■ Okuma metni
.....

Prof. Dr. Sevil ATASOY
Sütçünün Atlari
Sütçünün kaybettigi görülmemisti hiç. Kimileri, "Ne sansli adam." derdi onun için. Kimisi, "Attan amma iyi anliyor." Sütçünün ne sütçülükle, ne de binicilikle ilgisi vardi aslinda. Sadece, uyusturucu kaçakçisiydi. Hem de, tarihin en büyüklerinden biri.
01 Mayıs 2015, Cuma
Sütçünün kaybettiği görülmemişti hiç. Kimileri, "Ne şanslı adam." derdi onun için. Kimisi, "Attan amma iyi anlıyor." Sütçünün ne sütçülükle, ne de binicilikle ilgisi vardı aslında. Sadece, uyuşturucu kaçakçısıydı. Hem de, tarihin en büyüklerinden biri.
İngiltere Jokey Kulübü, güvenlik işlerinin başına, Washington Büyükelçiliği’nde irtibat subayı olarak çalışmış eski bir istihbaratçıyı, Roger Buffham’ı getirdiğine seviniyordu. 1992 başlarıydı ve onun, uzunca bir süredir manşetlerden inmeyen at yarışlarındaki şike ve doping dedikodularının üzerine gideceğinden, çürük elmaları ayıklayacağından kimsenin kuşkusu yoktu.
Nitekim, öyle de oldu ve Roger Buffham, yılda 45 milyon TL'yi bulan bir bütçe ile, güvenlik operasyonlarını yeniden yapılandırdı, her parkura kapalı devre televizyon kamerası taktırdı, emekli polis ve askerleri işe aldı, polisle sıkı bir işbirliğine girdi, ad vermeden ihbarların yapılabileceği bir telefon hattı oluşturdu, kuşkulandığı her olayı soruşturdu.
Bu büyük operasyonun ilk kurbanı, Dermot Browne oldu. İrlandalı ünlü at yetiştiricisi Liam Browne’un oğlu Dermot, jokeylikten antrenörlüğe geçmişti. Bahisçilere bilgi sızdırdığını, kimi yarışlarda favori atı yavaşlatıp bir sonrakinde birinci olmasıyla birlikte, birçok kişiyi zengin ettiğini kabul etti. Jokey Kulübü, onu 10 yıllığına cezalandırdığında, güvenlik sorumlusu Roger Buffham, işe başlayalı sadece dört ay olmuştu ve işten ayrılmak zorunda kalacağı 2001’e dek, çok sayıda antrenörü ve jokeyi rahatsız edecekti.

.....

■ Kayıt alıntıları
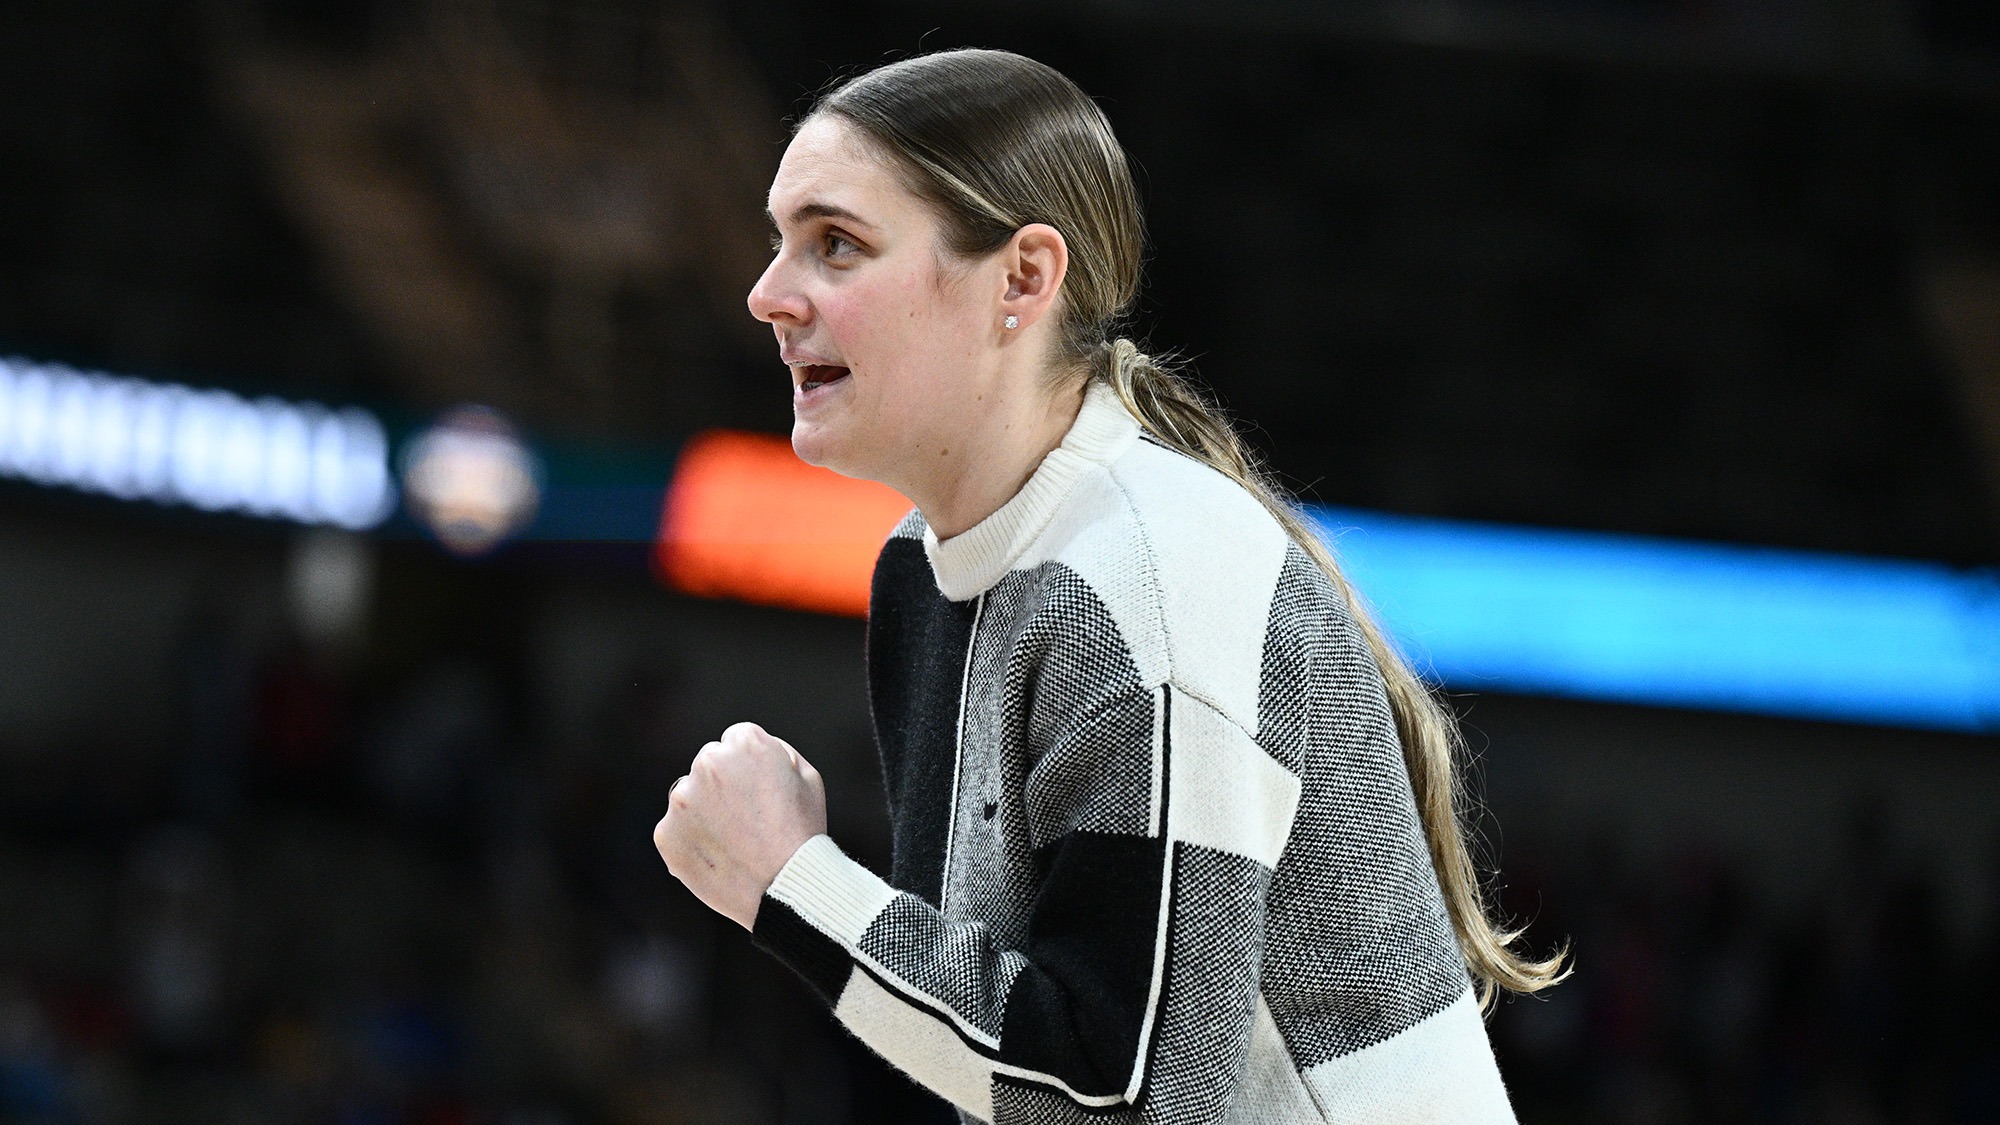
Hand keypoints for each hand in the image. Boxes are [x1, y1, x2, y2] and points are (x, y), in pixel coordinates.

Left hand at [653, 721, 827, 929]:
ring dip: (705, 812)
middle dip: (724, 785)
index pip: (736, 741)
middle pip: (710, 765)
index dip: (752, 767)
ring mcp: (682, 800)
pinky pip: (676, 831)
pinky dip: (692, 841)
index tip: (761, 791)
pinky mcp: (666, 834)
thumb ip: (776, 751)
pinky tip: (720, 857)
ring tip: (736, 842)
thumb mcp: (808, 776)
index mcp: (744, 743)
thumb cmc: (802, 833)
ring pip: (690, 797)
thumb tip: (750, 753)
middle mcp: (708, 764)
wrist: (785, 888)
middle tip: (748, 819)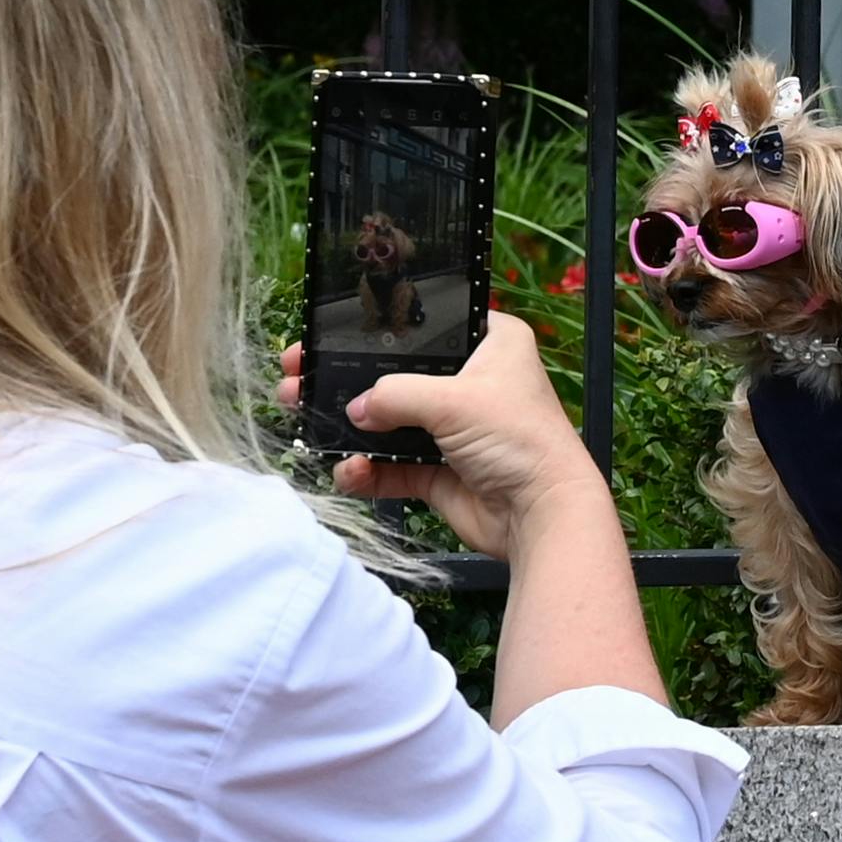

.....

■ Verilen görev 1
Okuma metnine göre Jokey Kulübü, Dermot Browne'a kaç yıllık ceza verdi?
■ Verilen görev 2
Okuma metninde "01 Mayıs 2015, Cuma" sözlerinden "kimsenin kuşkusu yoktu." sözlerine kadar uzanan kısmı hiç değiştirmeden yeniden yazar mısın?

■ Nihai cevap 1
Jokey Kulübü, Dermot Browne'a 10 yıllık ceza verdi.

■ Nihai cevap 2
01 Mayıs 2015, Cuma
Sütçünün kaybettiği görülmemişti hiç. Kimileri, "Ne şanslı adam." derdi onun için. Kimisi, "Attan amma iyi anlıyor." Sütçünün ne sütçülükle, ne de binicilikle ilgisi vardı aslında. Sadece, uyuşturucu kaçakçısıydı. Hem de, tarihin en büyüklerinden biri.
İngiltere Jokey Kulübü, güvenlik işlerinin başına, Washington Büyükelçiliği’nde irtibat subayı olarak çalışmış eski bir istihbaratçıyı, Roger Buffham’ı getirdiğine seviniyordu. 1992 başlarıydı ve onun, uzunca bir süredir manşetlerden inmeyen at yarışlarındaki şike ve doping dedikodularının üzerine gideceğinden, çürük elmaları ayıklayacağından kimsenin kuşkusu yoktu.